The feature is beneficial for clouds that do not have enough space on hypervisors. After enabling this option, the Cinder storage is used instead of the Nova storage.

Modification of network configuration on machines

TechPreview

Enabled the ability to modify existing network configuration on running bare metal clusters with a mandatory approval of new settings by an Infrastructure Operator. This validation is required to prevent accidental cluster failures due to misconfiguration.

After you make necessary network configuration changes in the required L2 template, you now need to approve the changes by setting the spec.netconfigUpdateAllow:true flag in each affected IpamHost object.

Caution

For MKE clusters that are part of MOSK infrastructure, the feature support will become available in one of the following Container Cloud releases.

New format of log entries on management clusters

Implemented a new format of log entries for cluster and machine logs of a management cluster. Each log entry now contains a request ID that identifies chronology of actions performed on a cluster or machine. The feature applies to all supported cloud providers.

The new format is <providerType>.<objectName>.req:<requestID>. For example, bm.machine.req:374, bm.cluster.req:172.

  • <providerType> - provider name, possible values: aws, azure, os, bm, vsphere, equinix.

  • <objectName> - name of an object being processed by provider, possible values: cluster, machine.

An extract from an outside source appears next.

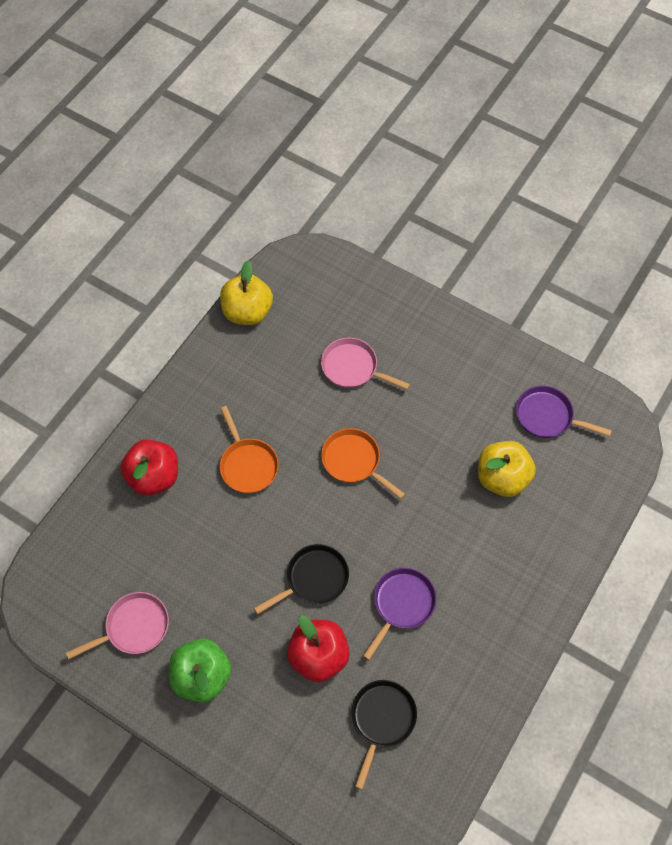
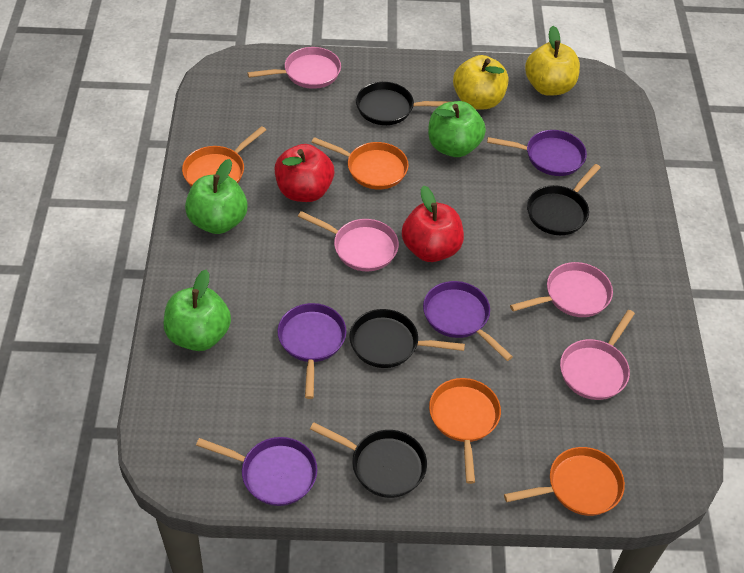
black pan: [254,544,349,614] [351,680,417,790] = 2 -> [310,422,427,498] [349,309,465,368] [356,82,453,125] [527,164,601,235] = 4
green apple: [169,638,231,703] = 1 -> [164,270,231,351] [185,159,248,234] [428,101,486,157] = 3
orange pan: [220,406,279,493] [321,428,405,499] = 2 -> [182,126,266,187] [312,137,409,190] [429,378,501,484] [504,447,625,516] = 4
pink pan: [66,592,169,660] [321,337,410,390] = 2 -> [247,47,341,89] [298,211,399,271] [510,262,613,317] [560,310,635,400] = 4
purple pan: [363,568,437,660] [516,386,612,438] = 2 -> [196,437,317,506] [277,303,346,399] [423,281,513,361] [487,130,587,176] = 4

  • <requestID> - request ID number that increases when a provider receives a request from Kubernetes about creating, updating, deleting an object. The request ID allows combining all operations performed with an object within one request. For example, the result of a machine creation, update of its statuses, and so on.

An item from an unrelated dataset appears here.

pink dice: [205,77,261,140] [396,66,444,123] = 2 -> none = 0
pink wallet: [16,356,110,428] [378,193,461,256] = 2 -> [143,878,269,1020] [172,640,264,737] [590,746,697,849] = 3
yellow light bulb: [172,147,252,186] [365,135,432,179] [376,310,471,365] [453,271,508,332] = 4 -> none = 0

Extended and basic versions of logs

Implemented the --extended flag for collecting the extended version of logs that contains system and MKE logs, logs from LCM Ansible and LCM Agent along with cluster events and Kubernetes resources description and logs. You can use this flag to collect logs on any cluster type.

Without the --extended flag, the basic version of logs is collected, which is sufficient for most use cases. The basic version of logs contains all events, Kubernetes custom resources, and logs from all Container Cloud components. This version does not require passing --key-file.

Distribution selector for bare metal machines in web UI

Added the Distribution field to the bare metal machine creation wizard in the Container Cloud web UI. The default operating system in the distribution list is Ubuntu 20.04.

Caution

Do not use the outdated Ubuntu 18.04 distribution on greenfield deployments but only on existing clusters based on Ubuntu 18.04.

Removal of Helm v2 support from Helm Controller

After switching all remaining OpenStack Helm releases from v2 to v3, dropped support for Helm v2 in Helm Controller and removed the Tiller image for all related components.